I can see the model being loaded. Given the conditionals, I can see the line 101 from the script being executed to load the model.
On a few instances it is able to detect on or two things but mostly the results are poor. Is it because the model is not being loaded properly? First few lines of Logs attached below.
Initializing Chat
------------------------------------------------
geochat-7B
------------------------------------------------
Loading GeoChat......
/usr/local/lib/python3.10/dist-packages/huggingface_hub/file_download.py:945: FutureWarning: `resume_download` is deprecated and will be removed in version 1.0.0. Downloads always resume when possible. If you want to force a new download, use `force_download=True`.
warnings.warn(
/usr/local/lib/python3.10/dist-packages/torch/nn/modules/module.py:2025: UserWarning: for vision_model.embeddings.class_embedding: copying from a non-meta parameter in the checkpoint to a meta parameter in the current model, which is a no-op. (Did you mean to pass `assign=True` to assign items in the state dictionary to their corresponding key in the module instead of copying them in place?)
warnings.warn(f'for {key}: copying from a non-meta parameter in the checkpoint to a meta '
/usr/local/lib/python3.10/dist-packages/torch/nn/modules/module.py:2025: UserWarning: for vision_model.embeddings.patch_embedding.weight: copying from a non-meta parameter in the checkpoint to a meta parameter in the current model, which is a no-op. (Did you mean to pass `assign=True` to assign items in the state dictionary to their corresponding key in the module instead of copying them in place?)

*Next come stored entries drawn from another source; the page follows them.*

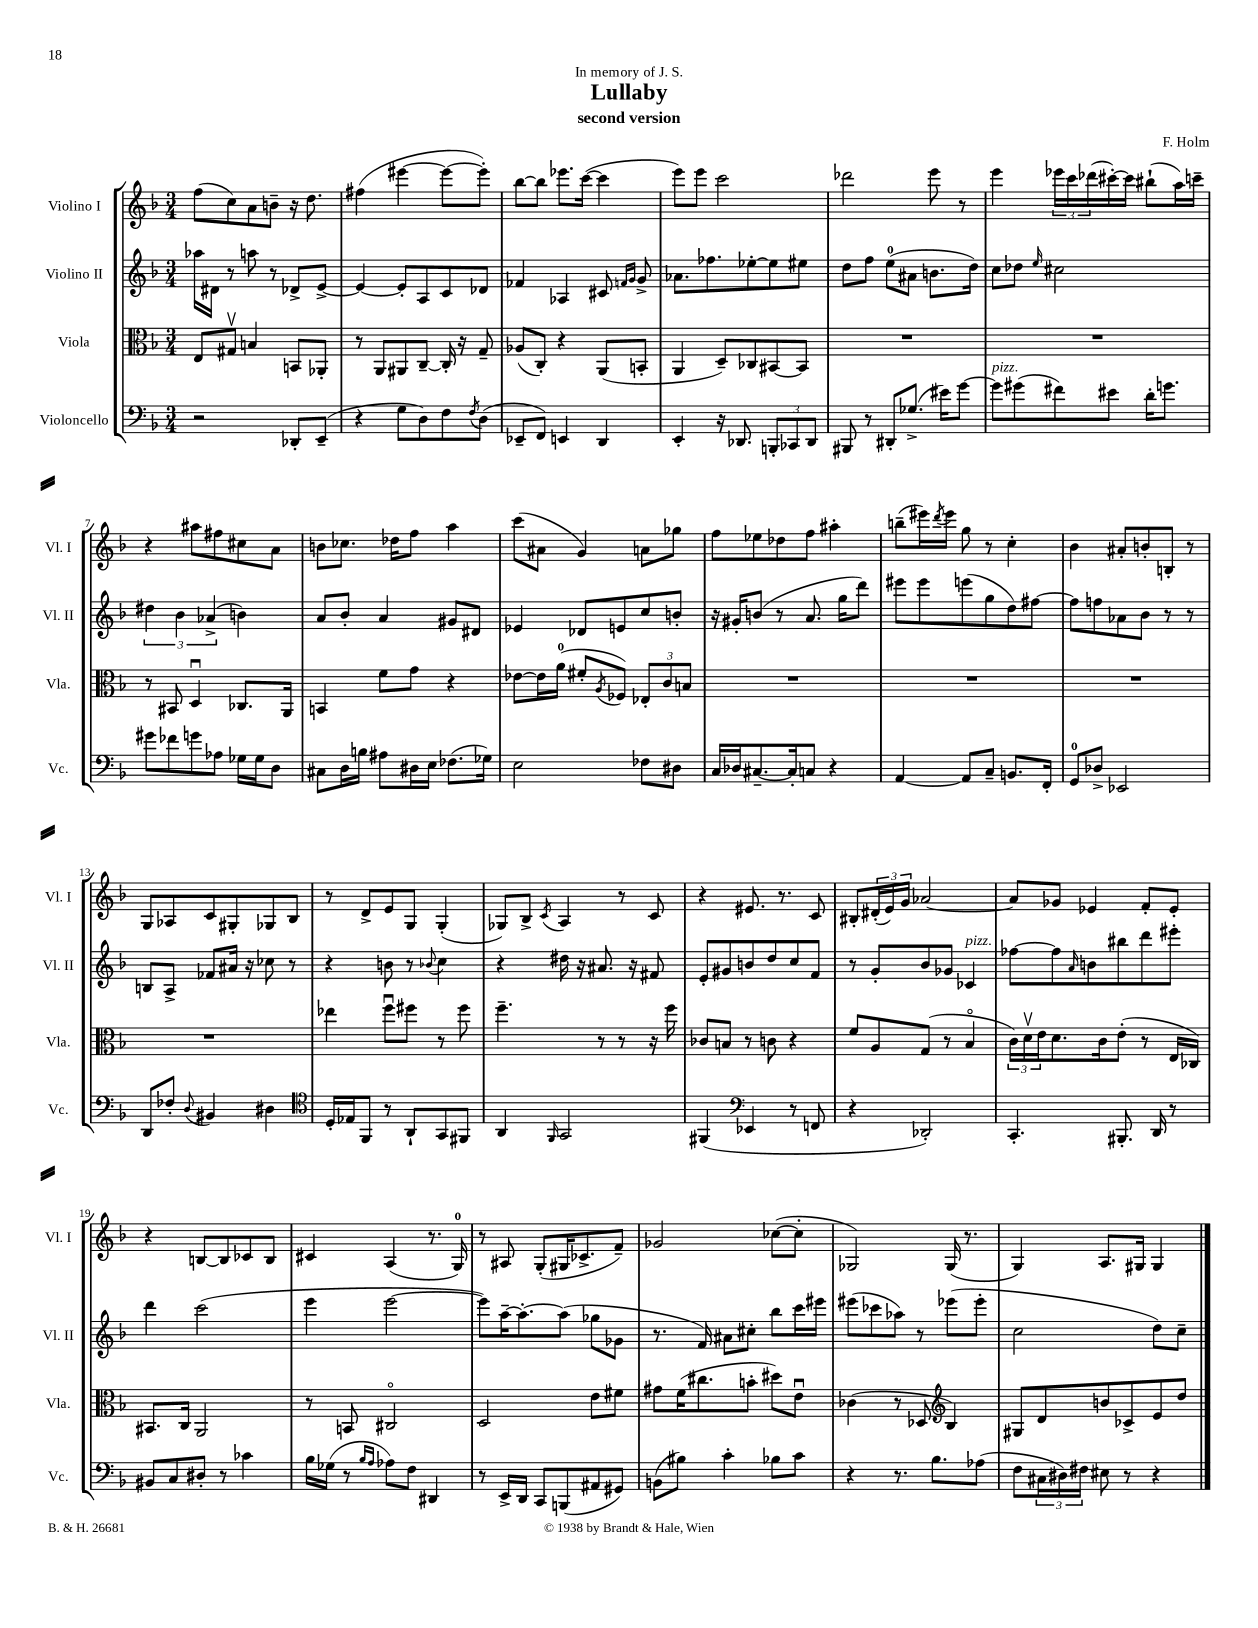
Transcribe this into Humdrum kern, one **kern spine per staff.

**kern	**kern	**kern	**kern
*part4	*part3	*part2	*part1
*staff4	*staff3	*staff2	*staff1
*I"Violoncello	*I"Viola	*I"Violino II	*I"Violino I
*I'Vc.	*I'Vla.	*I'Vl. II	*I'Vl. I
*clefF4	*clefC3	*clefG2	*clefG2
*k[b-]	*k[b-]	*k[b-]	*k[b-]
*M3/4	*M3/4	*M3/4	*M3/4
=1	=1	=1	=1
2r	8E/L	16aa-X\LL	(8ff\L
.	.	16d#X\JJ	.
.	8G#Xv/J	8r	8cc\)
.	4Bn/	8aan\	8a\
.	.	8r	8bn~\J
8DD-X'/L	8BBn/L	8d-X^/L	16r
.	.	.	8.dd\
(8EE~/J	8AA-X'/J	[8e^/J	.
=2	=2	=2	=2
4r	8r	4e/_	(4ff#X\
.	8AA/L	.	.
8G\L	8AA#X/	8e'/L]	[4eee#X\
8D\)	[8C~/J	8A/	.
8F\	16C'/]	8c/	8eee#\L_
.	16r	.	.
8qF/	.	.	.
(8D\J	8G~/	8d-X/J	8eee#'\J])
=3	=3	=3	=3
8EE-X~/L	(8A-X/L	4f-X/	[8bb-\L
8FF/J)	8C'/J)	.	8bb-\J]
4EEn/	4r	4A-X/	8.eee-X\L
.	.	.	([16ccc\Jk
4DD/	(8AA/L	8c#X/	4ccc\]
.	.	16qqfn/LL	.
.	.	16qqg/JJ	.
.	8BBn'/J	8g^/	.
=4	=4	=4	=4
4EE'/	4AA/	8.a-X\L	8eee\L)
.	.	.	8eee\J
.	.	8.ff-X\	.
16r	8D~/L)	.	2ccc\
8.DD-X/	.	.	.
.	8C-X/	[8ee-X'\	.
12BBBn'/L	[8BB#X/	8ee-\]	.
12CC-X/	.	.	.
.	8BB#/J]	8ee#X\J	.
12DD-/J	.	.	.
=5	=5	=5	=5
8BBB#X/	2.r	8dd\L	2ddd-X\
8r	.	8ff\J	.
8DD#X'/L	.	(8ee\L	.
(8.G-X^/J	.	8a#X\J	.
.	.	8.bn\L	8eee\
16e#X\KL)	.	.	.
[8g\J	.	.	8r
.	.	16dd\Jk)	.
=6	=6	=6	=6
!LO:TX:a:i:t=pizz.	!	!	!
8g\L]	2.r	8cc\L	4eee\
(8g#X\	.	8dd-X\J	.
.	.	16qqee/	.
8f#X\)	.	2cc#X\	24eee-X\LL
.	.	.	24ccc\
.	.	.	(24ddd-X\
8e#X\J	.	.	[16ccc#X'\)
.	.	.	16ccc#\JJ]
16d'\KL	.	.	(8bb#X`\L
8.gn\J	.	.	.
.	.	.	16aa\L)
.	.	.	16cccn~\JJ
!!LO:LB:g=z
=7	=7	=7	=7
8g#X\L	8r	6dd#X\	4r
8f-X\	8BB#X/	.	.
.	.	6b-\	.
8gn\	4Du/	.	8aa#X\L
.	.	(6a-X^/	.
8A-X\J	.	.	8ff#X\
16G-X\LL	8.C-X/L	4bn\)	8cc#X\
16G-\J	.	.	.
8D\J	.	.	8a\J
.	16AA/Jk	.	.
=8	=8	=8	=8
8C#X\L	4BBn/	8a/L	8bn\L
16D\L	.	8b-'/J	8.cc-X\J
16Bn\JJ	.	.	.
8A#X\L	8f\L	4a/	.
.	.	.	16dd-X\KL
16D#X\L	8g\J	.	8ff\J
16E\JJ	.	.	.
(8.F-X\L	4r	8g#X/L	4aa\
.	.	8d#X/J	.
16G-X\Jk)	.	.	.
=9	=9	=9	=9
2E\	[8e-X\L	4e-X/	(8ccc\L
.	16e-\L]	.	8a#X\J
.	(16a\JJ	.	.
.	8f#X'/L	8d-X/L	4g/)
.	8qA/	.	.
.	8F-X/J)	8en/	.
8F-X\L	12E-X'/L	8cc/	8an\L
.	12c/	.	.
8D#X\J	.	8bn'/J	8gg-X\J
.	12Bn/J	.	.
=10	=10	=10	=10
16C/LL	2.r	16r	8ff\L
16D-X/J	.	16g#X'/KL	.
[8.C#X~/	.	(8bn/J	8ee-X\
.	.	8r	8dd-X\
16C#'/k]	.	.	.
8Cn/J	.	8.a/	8ff\J
4r	.	.	4aa#X'\
.	.	16gg\KL	.
.	.	8ddd\J)	.
=11	=11	=11	=11
[4AA/	2.r	8eee#X\L	(8bbn~\L
.	.	8eee#\	16eee#X\L)
.	.	.	8qddd/
.	.	.	16eee#\JJ
8AA/L]	.	(8eeen\	8gg\
8C~/J	.	8gg\	8r
8.BBn/L	.	8dd\)	4cc'\
.	.	[8ff#X\J	.
16FF'/Jk	.	.	.
=12	=12	=12	=12
8GG/L	2.r	8ff#\L]	4b-\
8D-X^/J	.	8ffn\	.
2EE-X/	.	8a-X\	8a#X'/L
.	.	8b-\J	8bn'/
.	.	8r	8Bn'/J
.	.	8r	8r
!!LO:LB:g=z
=13	=13	=13	=13
8DD/L	2.r	8Bn/L	8G/L
8F-X'/J	.	8A^/J	8A-X/
8qqD/	.	.	.
4BB#X/	.	8f-X/L	8c/
.	.	16a#X/Jk	8G#X'/
.	.	16r	.
4D#X\	.	8cc-X\	8G-X/
.	.	8r	8B-/J
=14	=14	=14	=14
*clefC4	*	*	*
16D'/LL	4ee-X\	4r	8r
16E-X/J	.	.	.
8FF/J	.	.	8d^/L
8r	8ffu\L	8bn\	8e/
8AA`/L	8ff#X\J	8r	8G/J
.	.	8qqb-X/	.
8GG/	8r	4cc\	(4G'/
8FF#X/J	8ff#\	.	.
=15	=15	=15	=15
4AA/	4.ff~\	4r	8G-X/L)
.	.	.	8B-^/J
16qqFF/	.	.	8qc/
2GG/	.	16dd#X\	4A/
.	.	16r	.
.	8r	8.a#X/	.
.	8r	.	8r
.	.	16r	.
.	16r	8f#X/	8c/
.	16ff\	.	.
=16	=16	=16	=16
(4FF#X/	8c-X/L	8e'/L	4r
.	8Bn/J	8g#X/	.
*clefF4	*	*	*
4EE-X/	8r	8bn/	8.e#X/
.	8cn\	8dd/	.
.	.	.	8.r
8r	4r	8cc/	.
8FFn/	.	8f/J	8c/
=17	=17	=17	=17
4r	8f/L	8r	8B#X'/L
.	8A/	8g'/L	(24d#X'/L
.	.	.	24e/)
.	.	.	24g/JJ
2DD-X'/)	(8G/J	8b-/	[2a-X/
.	8r	8g-X/J	.
!	!	!LO:TX:a:i:t=pizz.	!
.	4B-/	4c-X/	.
=18	=18	=18	=18
4.CC'/	24c\LL)	[8ff-X\L	8a-/L]
.	24dv\	.	.
.	24e\J	.	.
.	8.d\	8ff-\]	8g-X/J
.	.	16qqa/	.
.	.	8bn\	4e-X/
.	16c\k	.	.
8.BBB#X'/	(8e'\J	8bb#X\	.
.	8r	8ddd\	8f'/L
16DD/	.	.	.
8r	16E/LL	8eee#X'\J	8e-'/J
.	16C-X/JJ)	.	.
!!LO:LB:g=z
=19	=19	=19	=19
8BB#X/L	8.BB#X/L	4ddd\	4r
8C/	.	.	.
.	16C/Jk	.	.
8D#X'/J	2AA/	(2ccc\	[8Bn/L
8r	.	.	8B/]
4c-X\	.	.	8c-X/
.	.	.	8B/J
=20	=20	=20	=20
16B-\LL	8r	4eee\	4c#X/
(16G-X\JJ	.	.	.
8r	8BBn/	.	.
16qqB-/LL	.	.	.
16qqA/JJ	.	.	.
8A-X\L)	2C#X/	[2eee\	(4A/
8F\J	.	.	.
4DD#X/	.	.	8.r
.	.	.	16G/)
=21	=21	=21	=21
8r	2D/	8eee\L])	8r
16EE^/LL	.	[16aa~\K	8A#X/
16DD/JJ	.	8.aa'\_	.
8CC/L	.	.	(8G'/L
(8BBBn/	.	(8aa\J]	16G#X/K
.	.	.	8.c-X^/
8AA#X/	8e\L	8gg-X\L	.
8GG#X/J)	8f#X\J	8g-X\J	8f~/J)
=22	=22	=22	=22
(8BBn\L	8g#X\L	8.r	2g-X/
8B#X\J)	(16f\K	.	.
.	8.cc#X\	16f/)	.
4c'\	.	8a#X\L	.
.	8bn'\J	8cc#X'\J	.
8B-X\L	8dd#X\L)	8bb-\L	([8cc-X\L
8c\J	8eu\J	16ccc\L	8cc-'\J]
.	.	16eee#X\JJ	.
=23	=23	=23	=23
4r	(4c-X\	(8eee#X\L	2G-X/)
.	.	8ccc-X\	.
8.r	8r	8aa-X\J)	.
.	8D-X/	8r	.
8.B-\L	.	.	.
*	*clefG2	*	*
.	4B-/)	(8eee-X\L	(16G-/
.	.	.	8.r
(8A-X\J	.	8eee-'\J	.
=24	=24	=24	=24
8F\L	8G#X/L	2cc\	4G/)
24C#X\L	8d/	.	.
24D#X\)	.	.	.
24F#X\JJ	.	.	.
8E#X\	8bn/	.	8.A/L
8r	8c-X^/	.	.
.	.	.	16G#X/Jk
4r	8e/	8dd\L)	4G#/
.	8dd/J	8cc~\J	.
==	==	==	==
*-	*-	*-	*-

warnings.warn(f'for {key}: copying from a non-meta parameter in the checkpoint to a meta '
Some logs from middle.
Some weights of GeoChatLlamaForCausalLM were not initialized from the model checkpoint at ../geochat-7B and are newly initialized: ['model.vision_tower.vision_tower.vision_model.embeddings.position_ids']
You should probably TRAIN this model on a down-stream task to be able to use it for predictions and inference.
Some weights of the model checkpoint at openai/clip-vit-large-patch14-336 were not used when initializing CLIPVisionModel:
🤔In the comment above, what have you modified. More specifically - which file have you modfied?

The total count should be 24. It says 11, which is very far from actual count.
Do you mean like a Python file? The model itself is likely to perform poorly on most detection tasks. It was trained primarily through instruction tuning—that is, the researchers provided examples of airplanes along with captions describing their location. Also, VLMs are generally weak at counting, and I suspect the limitation here is for the same reason: they struggle with precise localization and discrete object enumeration.
That said, some vision–language models specialized for geospatial imagery are explicitly geometry-aware. One recent example is RingMoGPT, published in early 2025, which is much newer than GeoChat. I am currently working with GeoChat because its architecture is relatively simple, and I only need it for captioning purposes rather than more complex reasoning.